The Windows-specific considerations
On Windows, service control manager interactions add friction. Stopping a service that has active threads can hang if those threads are waiting on network I/O. Restarting a service with dependent services can cascade into failures you did not anticipate. The agent should register itself with the SCM in a way that allows for graceful shutdown signals, and it should handle SERVICE_CONTROL_STOP by finishing in-flight RPCs, closing bridges cleanly, and only then exiting.
Windows also has the wrinkle of session 0 isolation. If the agent runs UI-adjacent operations, an update that restarts the service may lose access to the user's session context. Caisey's agent separates the persistent runtime—which handles cloud communication and session state—from any interactive components, so a runtime update does not disturb session-specific handles.
What MSPs should ask their vendors
If you are evaluating remote support tools, ask specific questions about update behavior.

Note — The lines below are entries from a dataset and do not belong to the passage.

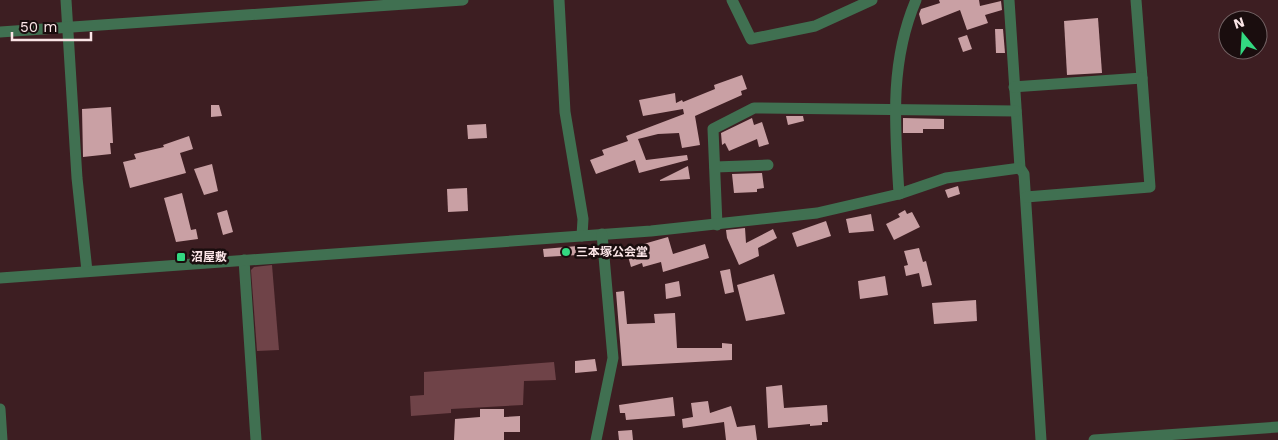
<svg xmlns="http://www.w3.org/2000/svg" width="1278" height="440" font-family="'Work Sans','Noto Sans JP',sans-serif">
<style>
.green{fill:#6f4348}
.building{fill:#c9a0a4}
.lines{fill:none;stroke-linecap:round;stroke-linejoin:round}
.minor{stroke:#407051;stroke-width:11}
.poi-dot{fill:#33d881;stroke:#1a0d0e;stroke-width:2}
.labels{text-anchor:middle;stroke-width:5;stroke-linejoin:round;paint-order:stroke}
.poi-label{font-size:12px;font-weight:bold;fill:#fbe5e7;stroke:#1a0d0e;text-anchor:start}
</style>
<rect width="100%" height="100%" fill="#3d1e22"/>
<g class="green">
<path d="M272,265L279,350L257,351L251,270L254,267Z"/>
<path d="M554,362L556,380L524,381L523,405L451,409V413L411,416L410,396L424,395V372Z"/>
</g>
<g class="building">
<path d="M939,0H979L980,6L1001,1L1002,10L985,15L988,23L967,30L960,10L922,25L919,14L921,9L940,3Z"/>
<path d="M1098,18L1102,73L1067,75L1064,21Z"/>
<path d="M995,29H1003L1005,53H996Z"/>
<path d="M967,35L972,49L963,52L958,38Z"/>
<path d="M742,75L747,89L741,91L742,95L695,116L700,145L682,148L679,133L658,134L638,139L646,160L687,155L688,160L639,173L635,160L596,174L590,160L604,155L602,150L628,141L626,136L684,114L683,109L643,116L639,100L675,93L676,103L682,100L683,102L715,89L714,85Z"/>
<path d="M211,105H219L222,116L211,117Z"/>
<path d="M111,107L113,143H110L111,154L83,157L82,109Z"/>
<path d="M786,116H803L804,121L788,125Z"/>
<path d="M752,118L754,125L762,122L769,144L759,147L757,139L729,151L725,143L722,145L721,133Z"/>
<path d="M903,118L944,119V129H923V133H903Z"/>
<path d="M486,124L487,138L468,139L467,125Z"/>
<path d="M189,136L193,149L180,153L186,173L130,188L123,162L136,159L134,154L164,147L163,145Z"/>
<path d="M212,164L218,191L204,195L194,169Z"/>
<path d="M688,166L690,179L660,181V180Z"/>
<path d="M762,173L764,188L757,189V192L734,193L732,174Z"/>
<path d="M958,186L960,194L948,198L945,190Z"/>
<path d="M467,188L468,211L448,212L447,189Z"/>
<path d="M182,193L191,230L196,229L198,239L176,242L164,198Z"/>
<path d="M227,210L233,232L223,235L217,213Z"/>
<path d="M905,210L907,214L912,212L920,227L894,240L886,224L900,217L898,214Z"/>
<path d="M871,214L874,231L849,233L846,219Z"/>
<path d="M826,221L831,236L797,247L792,233Z"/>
<path d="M745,228L746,243L773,229L777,238L758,248L759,256L739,265L727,238L726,230Z"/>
<path d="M668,237L673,254L705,244L709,258L663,272L661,262L643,267L642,263L631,267L626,249Z"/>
<path d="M578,246V255L544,257L543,249Z"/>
<path d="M919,248L923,262L926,261L932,285L922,287L919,273L906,276L904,266L908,265L904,251Z"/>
<path d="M730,269L734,292L725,294L720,271Z"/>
<path d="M774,274L785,314L746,321L737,285Z"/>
<path d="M885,276L888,295L860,299L858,281Z"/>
<path d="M679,281L681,296L666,299L665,284Z"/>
<path d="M624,291L627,324L655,323L654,314L675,313L677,348H722V343L732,344V360L622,366L616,292Z"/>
<path d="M976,300L977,321L934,324L932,303Z"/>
<path d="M595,359L597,371L575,373V361Z"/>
<path d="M782,385L784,408L827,405L828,422H822V425L810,426V424L768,428L766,387Z"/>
<path d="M673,397L675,416L626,420L625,413H620L619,405Z"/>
<path d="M708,401L710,413L731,406L737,427L755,425L757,440H726L724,422L683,428L682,419L693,417L691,403Z"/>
<path d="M480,409H504V417L520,416V432H504V440H454L455,419L480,417Z"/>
<path d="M632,430L633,440H619L618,431Z"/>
</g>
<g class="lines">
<g class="minor">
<path d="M66,0L77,178L87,271"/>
<path d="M559,0L565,112L583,219L582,236"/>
<path d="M732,0L751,39L815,26L872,0"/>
<path d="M1009,0L1020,168L1024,174L1041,440"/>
<path d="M0,32L463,0"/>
<path d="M1014,87L1142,78L1136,0"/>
<path d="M715,167L768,165"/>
<path d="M899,194L946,178L1020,168"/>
<path d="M1026,197L1150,187L1142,78"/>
<path d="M717,225L713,129L754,108L1016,111"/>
<path d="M244,260L256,440"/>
<path d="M0,278L651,231L817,213L899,194C895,127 889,63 916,0"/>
<path d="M0,409L2,440"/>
<path d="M596,440L613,358L602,234"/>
<path d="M1094,440L1278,427"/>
</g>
</g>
<g class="poi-dot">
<circle cx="566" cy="252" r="5"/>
<rect x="176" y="252" width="10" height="10" rx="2.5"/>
</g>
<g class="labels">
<g class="poi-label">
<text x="576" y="256">三本塚公会堂</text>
<text x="191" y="261">沼屋敷</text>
</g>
</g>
<g transform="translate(1243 35) rotate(342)"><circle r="24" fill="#1a0d0e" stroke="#746365"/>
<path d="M0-4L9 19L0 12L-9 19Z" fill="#33d881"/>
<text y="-8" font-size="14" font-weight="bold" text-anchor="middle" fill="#fbe5e7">N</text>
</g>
<path d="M12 32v8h79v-8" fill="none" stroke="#fbe5e7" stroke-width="2.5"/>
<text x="20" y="32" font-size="15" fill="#fbe5e7" stroke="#1a0d0e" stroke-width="4" paint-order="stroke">50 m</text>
</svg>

Does the agent check for active sessions before restarting? Can it stage and validate an update without stopping the current runtime? What happens if an update fails mid-process—is there an automatic rollback, and does that rollback require manual intervention? How often does the agent restart for updates that do not change its core functionality?
Vendors who have not thought about this will give vague answers about "seamless updates" without explaining the mechanism. The mechanism matters because it determines whether your 2 p.m. session survives or dies.
Building repair into the agent's normal rhythm
Updates are one form of repair, but agents also need to recover from their own failures without human triage. A network blip should not require a manual service restart. A corrupted local cache should not brick the endpoint until someone remotes in to fix it. The agent should have a periodic self-check—distinct from the cloud check-in—that validates its own state: can I reach the control plane? Is my local database consistent? Are my bridges responding to health probes?
When the self-check finds a problem, the agent attempts graduated recovery. Reconnect the bridge. Rebuild the cache from cloud state. If that fails, escalate to the supervisor for a controlled restart—but only if no session is active. If a session is active, the agent flags itself degraded and notifies the technician, who can decide whether to close the session and allow repair or work around the limitation. The user is never left with a broken agent and no explanation.
The operational payoff
MSPs that get this right stop treating agent updates as a source of tickets. The update stream becomes invisible infrastructure, like DNS or certificate renewal—something that happens, works, and never appears in a post-mortem. Technicians trust that the endpoint will be there when they need it. Users stop experiencing mysterious "the support program closed itself" moments. The MSP's reputation for reliability compounds because the foundation is solid.
Caisey is designed around this stability model because remote troubleshooting only works if the tooling itself is not another variable that can fail. The agent's update and repair behavior is not an afterthought; it is core to the architecture, shaped by the same Durable Object session awareness that makes the rest of the platform predictable. When the cloud knows what every endpoint is doing, the endpoint can make smarter decisions about when it is safe to change.